In contrast to the observed reduction in the first and second phases of GLP-1-induced insulin secretion, the arginine-induced insulin secretion was not significantly affected by the analysed SNPs in the TCF7L2 gene. The arginine bolus in the combined hyperglycaemic clamp produces a maximal challenge for the secretory capacity of the beta cell and can be considered as a surrogate for beta cell mass [15, 20]. The SNPs do not affect this maximal insulin secretion, suggesting that the variants in TCF7L2 do not influence beta cell mass, at least in the prediabetic state.
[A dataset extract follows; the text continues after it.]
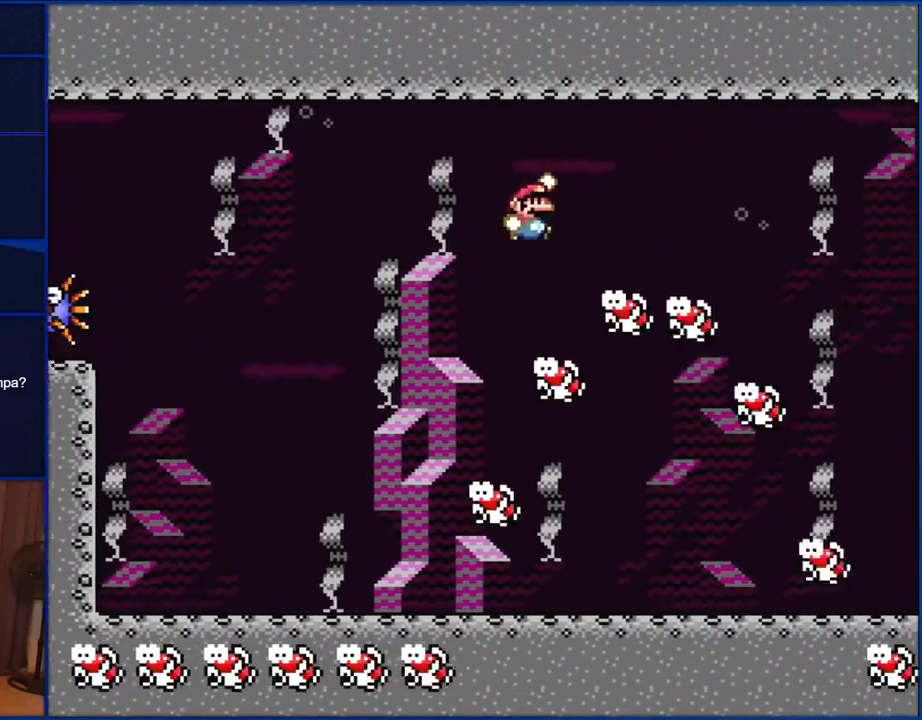
{"buttons": ["Y"], "events": [[150, "B", "up"], [450, "DPAD_RIGHT", "up"]]}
In addition, impaired beta cell function may also include the efficiency of the conversion from proinsulin to insulin [21]. However, there was no evidence for this abnormality related to the variants in the TCF7L2 gene during the hyperglycaemic clamp (data not shown).

We also found that insulin sensitivity calculated from the OGTT using an established index [25] was significantly increased in participants carrying the risk alleles for all analysed SNPs in the TCF7L2 gene. This was also described in the study of Florez et al. [9]. When we measured insulin sensitivity with the gold standard, the euglycaemic–hyperinsulinaemic clamp and the hyperglycaemic–hyperinsulinaemic clamp, we found no association of the risk alleles with insulin sensitivity. Taken together, our data suggest that the variants in the TCF7L2 gene do not have a strong effect on insulin sensitivity.

In summary, our data show that variations in the TCF7L2 gene are associated with impaired GLP-1-induced insulin secretion. This might be consistent with a state of relative incretin resistance. Increasing the incretin levels by pharmacological tools may thus be a logical therapy to overcome impaired insulin secretion in carriers of the TCF7L2 variants.